While we are all born with equal rights under the law, biologically we are not born all the same. Vaccine risks are not being shared equally. Some of us are genetically and biologically more vulnerable to harm from prescription drugs and vaccines, and doctors cannot accurately predict who will be harmed because doctors, like all of us, are fallible. Medical science is not perfect, either. This why voluntary, informed consent to medical risk taking is recognized internationally as a human right guiding the ethical practice of medicine.
Utilitarian health policies that force everyone to be treated the same are cruel and immoral. Without flexible medical and religious exemptions, enforcement of one-size-fits all vaccine laws create fear and distrust of government and doctors.
Virginia has one of the lowest vaccine exemption rates in the nation, with 1.1 percent of children attending kindergarten exempted for medical or religious reasons. Where is the compelling state interest to discriminate against these families? Please reaffirm freedom of religion and conscience and the right of physicians to exercise professional judgment and conscience in the Commonwealth of Virginia by recommending that no change be made to current vaccine laws.
1 Code of Virginia. 1-240.1. Rights of Parents. 2013.
2 Constitution of Virginia. Article 1: Bill of Rights. Section 16. Free exercise of religion; no establishment of religion.
3 U.S. Constitution. First Amendment. FindLaw.
4 Civil Liberties. The Free Legal Dictionary by Farlex.

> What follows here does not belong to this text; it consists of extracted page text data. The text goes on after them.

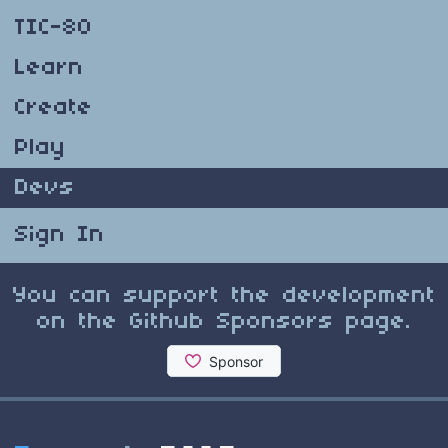
TIC-80
Learn
Create
Play
Devs
Sign In
You can support the development
on the Github Sponsors page.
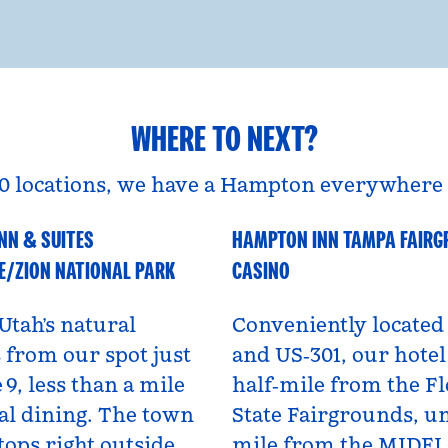
WHERE TO NEXT?
0 locations, we have a Hampton everywhere 
NN & SUITES
HAMPTON INN TAMPA FAIR
A
Florida, USA
E/ZION NATIONAL PARK
CASINO
Utah’s natural
Conveniently located 
from our spot just
and US‑301, our hotel 
 9, less than a mile
half‑mile from the Fl
al dining. The town
State Fairgrounds, u
tops right outside,
mile from the MIDF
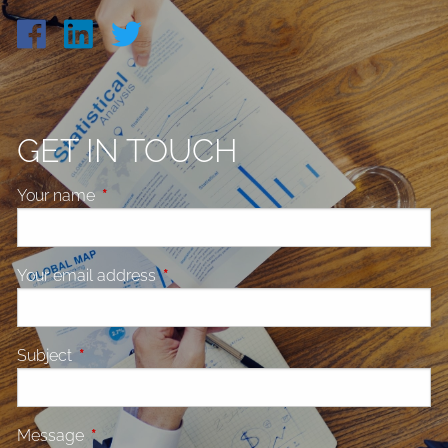
GET IN TOUCH
Your name
This field is required.
Your email address
This field is required.
Subject
This field is required.
Message
This field is required.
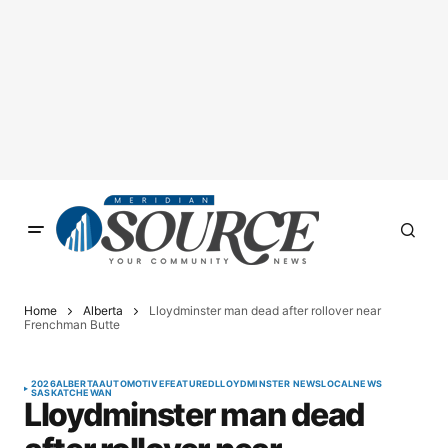
Home
Alberta
Lloydminster man dead after rollover near
Frenchman Butte
2026
ALBERTA
AUTOMOTIVE
FEATURED
LLOYDMINSTER NEWS
LOCAL
NEWS
SASKATCHEWAN
Lloydminster man dead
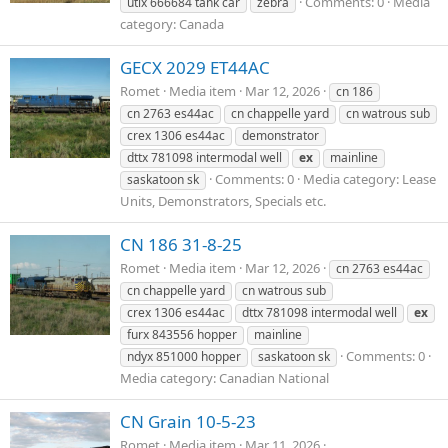
Comments: 0
Media
utlx 666684 tank car
zebra
category: Canada
GECX 2029 ET44AC
Romet
Media item
Mar 12, 2026
cn 186
cn 2763 es44ac
cn chappelle yard
cn watrous sub
crex 1306 es44ac
demonstrator
dttx 781098 intermodal well
ex
mainline
Comments: 0
Media category: Lease
saskatoon sk
Units, Demonstrators, Specials etc.
CN 186 31-8-25
Romet
Media item
Mar 12, 2026
cn 2763 es44ac
cn chappelle yard
cn watrous sub
crex 1306 es44ac
dttx 781098 intermodal well
ex
furx 843556 hopper
mainline
Comments: 0
ndyx 851000 hopper
saskatoon sk
Media category: Canadian National
CN Grain 10-5-23
Romet
Media item
Mar 11, 2026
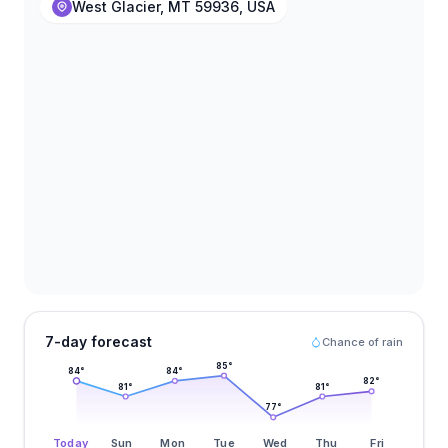
West Glacier, MT 59936, USA
7-day forecast
Chance of rain
85
°
84
°
84
°
82
°
81
°
81
°
77
°
Today
Sun
Mon
Tue
Wed
Thu
Fri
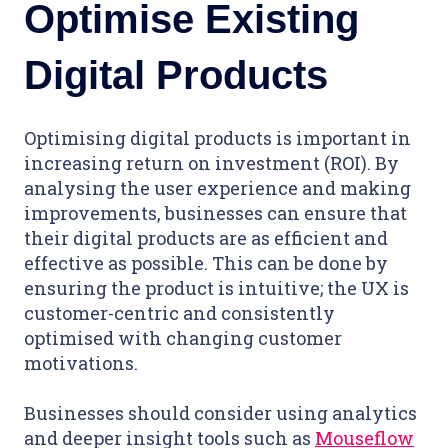
Optimise Existing
Digital Products
Optimising digital products is important in
increasing return on investment (ROI). By
analysing the user experience and making
improvements, businesses can ensure that
their digital products are as efficient and
effective as possible. This can be done by
ensuring the product is intuitive; the UX is
customer-centric and consistently
optimised with changing customer
motivations.
Businesses should consider using analytics
and deeper insight tools such as
Mouseflow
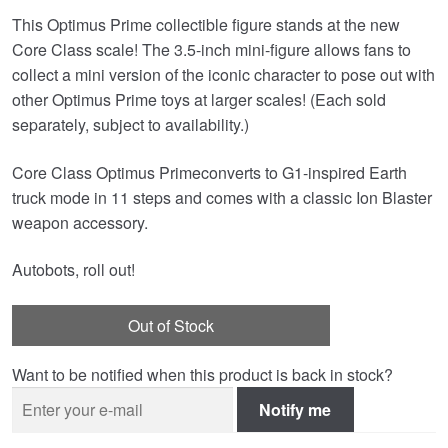
This Optimus Prime collectible figure stands at the new
Core Class scale! The 3.5-inch mini-figure allows fans to
collect a mini version of the iconic character to pose out with
other Optimus Prime toys at larger scales! (Each sold
separately, subject to availability.)
Core Class Optimus Primeconverts to G1-inspired Earth
truck mode in 11 steps and comes with a classic Ion Blaster
weapon accessory.
Autobots, roll out!
Out of Stock
Want to be notified when this product is back in stock?
Notify me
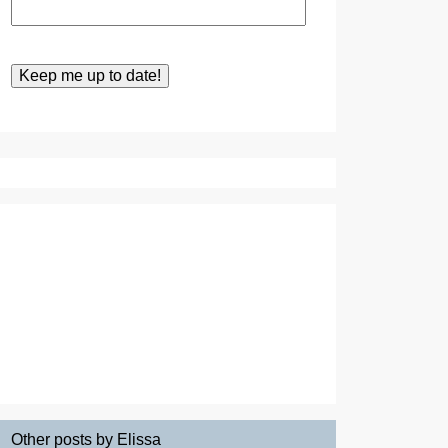
Other posts by Elissa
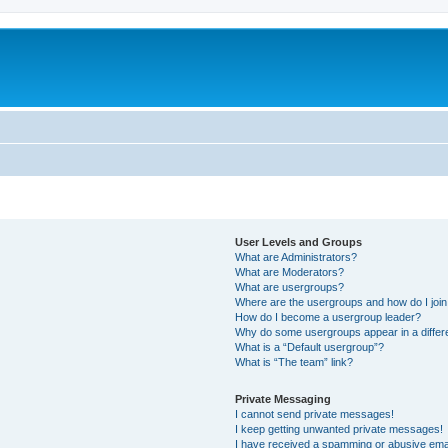
User Levels and Groups
What are Administrators?
What are Moderators?
What are usergroups?
Where are the usergroups and how do I joi
How do I become a usergroup leader?
Why do some usergroups appear in a differ
What is a “Default usergroup”?
What is “The team” link?
Private Messaging
I cannot send private messages!
I keep getting unwanted private messages!
I have received a spamming or abusive ema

5 Code of Virginia. 57.1 Act for Religious Freedom Recited. Jan. 16, 1786.
6 Code of Virginia. 57-2.02. Religious freedom preserved; definition; applicability; construction; remedies. 2007.
7 Supreme Court of the United States. Bruesewitz v. Wyeth Majority Opinion. Also Dissenting Minority Opinion (Sotomayor, Ginsberg), Pg. 30.
8 National Childhood Vaccine Injury Act (PL99-660). Nov. 14, 1986.
9 U.S. Department of Health and Human Services. Vaccine Injury Compensation Program (VICP) Data and Statistics. Health Resources Services Administration (HRSA) July 1, 2016.
10 U.S. Constitution. 14th Amendment. FindLaw
11 Institute of Medicine Committee to Review Adverse Effects of Vaccines. Adverse Effects of Vaccines: Evidence and Causality: Evaluating Biological Mechanisms of Adverse Events: Increased Susceptibility. Washington, DC: The National Academies Press 2012.
12 Nir E. Informed Consent. The Stanford Encyclopedia of Philosophy 2011 (Fall Edition).
13 Anderson K. Utilitarianism: The Greatest Good for the Greatest Number. Probe Ministries International 2004.
14 Mariner WK, Annas GJ, Glantz LH. Jacobsen v Massachusetts: It’s Not Your Great Great Grandfather’s Public Health Law. Am J Pub Health 2005; 95(4): 58-590.
15 CDC. Vaccination Coverage Among Children in Kindergarten United States – 2014-15 School Year. MMWR Aug. 28, 2015; 64(33): 897-904.